-- PROBLEM DESCRIPTION --
Reproduce each line from the records that holds "чехлы".

● ● ● ● ● ● ●

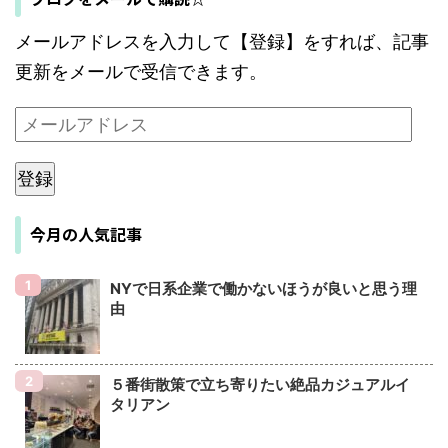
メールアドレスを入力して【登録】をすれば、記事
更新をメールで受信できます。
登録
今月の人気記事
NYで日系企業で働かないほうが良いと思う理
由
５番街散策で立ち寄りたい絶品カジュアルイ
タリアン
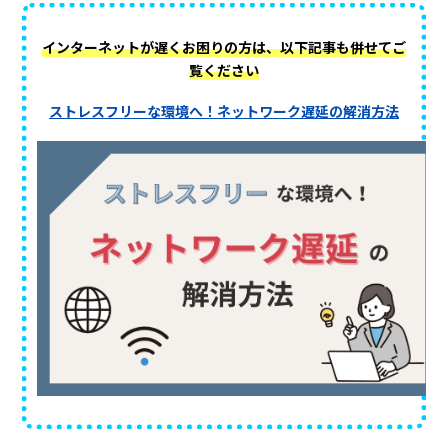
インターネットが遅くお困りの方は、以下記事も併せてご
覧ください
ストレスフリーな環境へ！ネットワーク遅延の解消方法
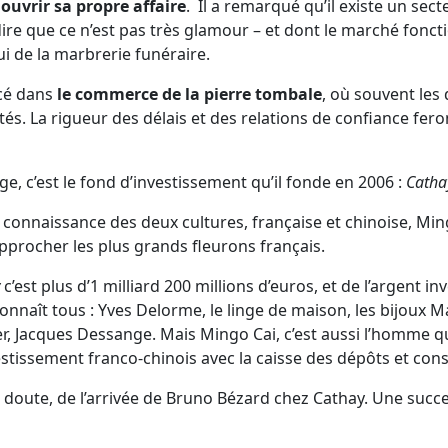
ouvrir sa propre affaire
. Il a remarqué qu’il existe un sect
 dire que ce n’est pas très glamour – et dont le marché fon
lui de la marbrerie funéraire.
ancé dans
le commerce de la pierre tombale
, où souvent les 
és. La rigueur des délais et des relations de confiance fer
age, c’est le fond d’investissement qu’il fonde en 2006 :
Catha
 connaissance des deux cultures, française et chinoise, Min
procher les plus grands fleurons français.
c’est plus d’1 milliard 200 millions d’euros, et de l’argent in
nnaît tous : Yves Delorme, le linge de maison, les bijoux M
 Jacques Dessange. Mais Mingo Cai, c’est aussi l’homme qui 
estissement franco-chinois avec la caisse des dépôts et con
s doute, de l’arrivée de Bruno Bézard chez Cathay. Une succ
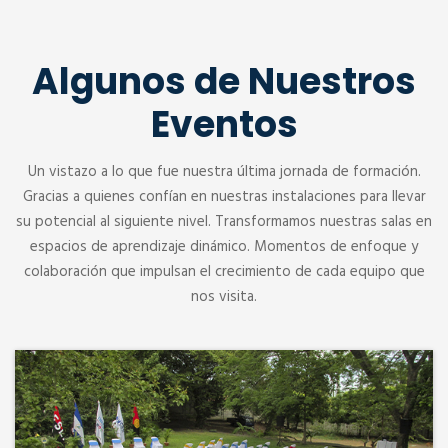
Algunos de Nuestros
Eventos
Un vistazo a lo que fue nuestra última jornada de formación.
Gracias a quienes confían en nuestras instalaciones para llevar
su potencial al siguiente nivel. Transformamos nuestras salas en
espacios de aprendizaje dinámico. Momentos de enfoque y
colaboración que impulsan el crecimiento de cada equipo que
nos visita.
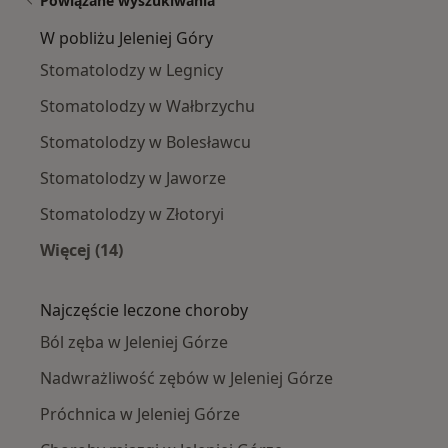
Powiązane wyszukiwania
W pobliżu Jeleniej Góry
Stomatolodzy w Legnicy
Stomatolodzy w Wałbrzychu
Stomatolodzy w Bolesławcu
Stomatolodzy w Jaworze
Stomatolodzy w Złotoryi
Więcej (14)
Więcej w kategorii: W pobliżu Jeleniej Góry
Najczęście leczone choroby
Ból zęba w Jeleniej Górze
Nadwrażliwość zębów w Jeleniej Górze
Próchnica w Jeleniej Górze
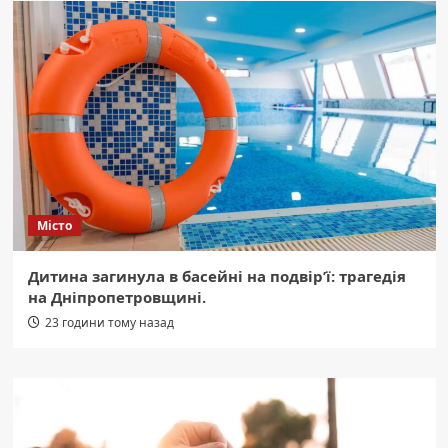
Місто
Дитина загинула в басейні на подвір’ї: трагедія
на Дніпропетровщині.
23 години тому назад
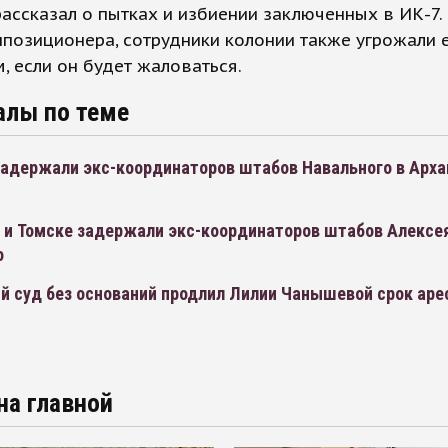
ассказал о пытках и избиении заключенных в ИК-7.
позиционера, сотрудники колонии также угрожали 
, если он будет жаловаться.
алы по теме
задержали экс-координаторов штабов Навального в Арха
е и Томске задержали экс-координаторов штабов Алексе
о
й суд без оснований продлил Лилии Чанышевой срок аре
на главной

● ● ● ● ● ● ●

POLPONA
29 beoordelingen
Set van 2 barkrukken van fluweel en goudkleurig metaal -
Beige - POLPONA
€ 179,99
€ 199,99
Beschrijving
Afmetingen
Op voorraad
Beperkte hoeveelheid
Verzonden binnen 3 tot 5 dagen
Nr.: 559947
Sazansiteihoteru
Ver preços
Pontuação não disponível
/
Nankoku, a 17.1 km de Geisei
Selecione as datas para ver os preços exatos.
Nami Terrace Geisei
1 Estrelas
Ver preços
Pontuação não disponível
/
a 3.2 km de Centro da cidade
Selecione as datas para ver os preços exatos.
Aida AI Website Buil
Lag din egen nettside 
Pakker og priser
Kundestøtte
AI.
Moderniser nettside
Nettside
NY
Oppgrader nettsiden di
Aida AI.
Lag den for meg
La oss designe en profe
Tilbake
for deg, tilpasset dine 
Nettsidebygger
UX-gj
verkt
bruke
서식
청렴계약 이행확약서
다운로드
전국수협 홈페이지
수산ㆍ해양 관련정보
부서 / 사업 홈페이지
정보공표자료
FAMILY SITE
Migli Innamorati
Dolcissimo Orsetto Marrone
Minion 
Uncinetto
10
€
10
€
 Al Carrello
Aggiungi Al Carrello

● ● ● ● ● ● ●

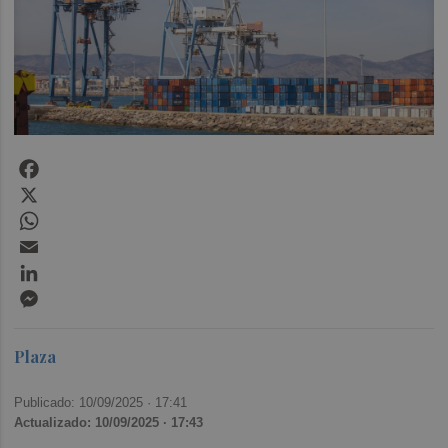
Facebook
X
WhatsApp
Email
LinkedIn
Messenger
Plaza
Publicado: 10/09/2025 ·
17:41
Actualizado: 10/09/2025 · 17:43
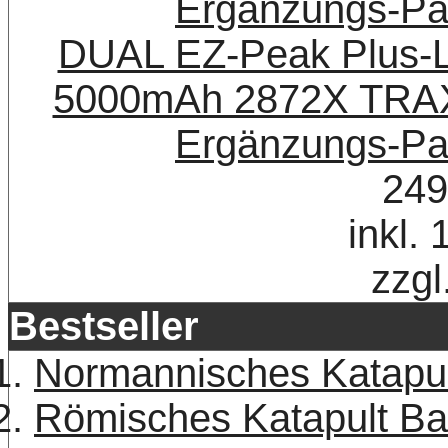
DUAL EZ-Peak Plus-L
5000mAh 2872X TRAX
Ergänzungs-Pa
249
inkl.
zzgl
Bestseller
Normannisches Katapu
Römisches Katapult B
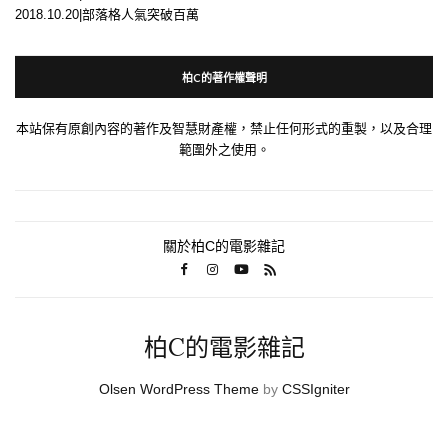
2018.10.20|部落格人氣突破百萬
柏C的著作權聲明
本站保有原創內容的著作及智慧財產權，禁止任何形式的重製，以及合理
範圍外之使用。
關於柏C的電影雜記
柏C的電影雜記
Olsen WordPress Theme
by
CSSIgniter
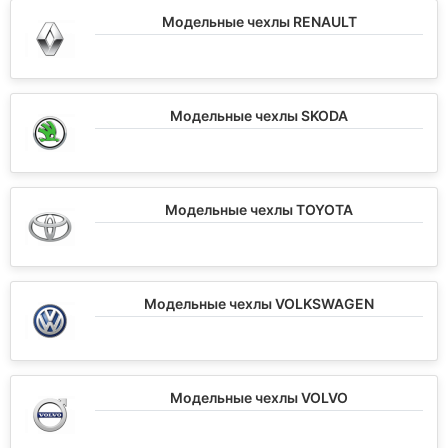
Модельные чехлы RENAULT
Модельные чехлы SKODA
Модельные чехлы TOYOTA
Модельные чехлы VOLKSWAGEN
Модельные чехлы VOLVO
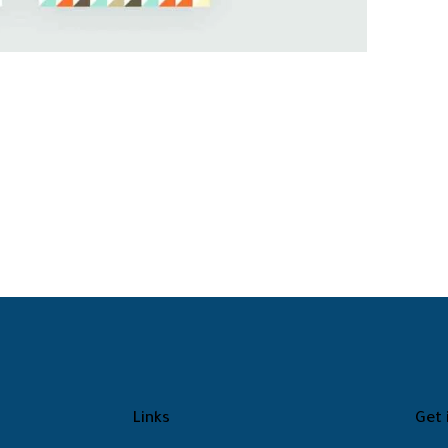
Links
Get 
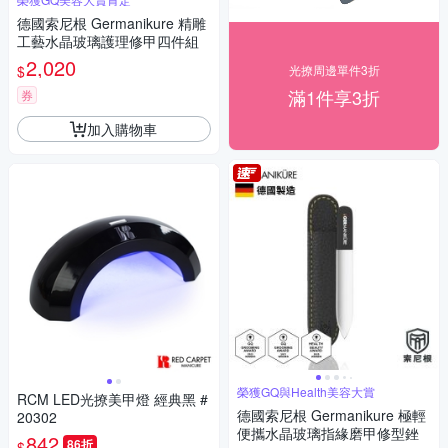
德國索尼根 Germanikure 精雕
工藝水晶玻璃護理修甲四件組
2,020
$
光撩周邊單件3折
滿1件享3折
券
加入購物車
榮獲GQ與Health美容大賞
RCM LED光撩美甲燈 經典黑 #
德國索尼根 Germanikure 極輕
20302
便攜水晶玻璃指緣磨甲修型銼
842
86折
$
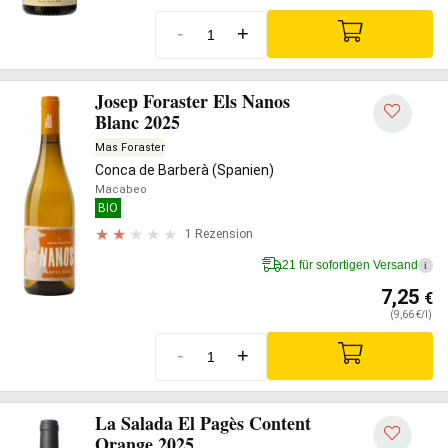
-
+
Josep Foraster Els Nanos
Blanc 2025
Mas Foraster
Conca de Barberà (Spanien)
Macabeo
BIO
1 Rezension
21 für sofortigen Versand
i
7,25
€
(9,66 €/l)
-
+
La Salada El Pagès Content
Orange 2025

● ● ● ● ● ● ●

-- RESPONSE TO THIS TASK --
Модельные чехлы RENAULT
Модельные чехлы SKODA
Модельные чехлы TOYOTA
Модельные чехлы VOLKSWAGEN
Модельные чехлы VOLVO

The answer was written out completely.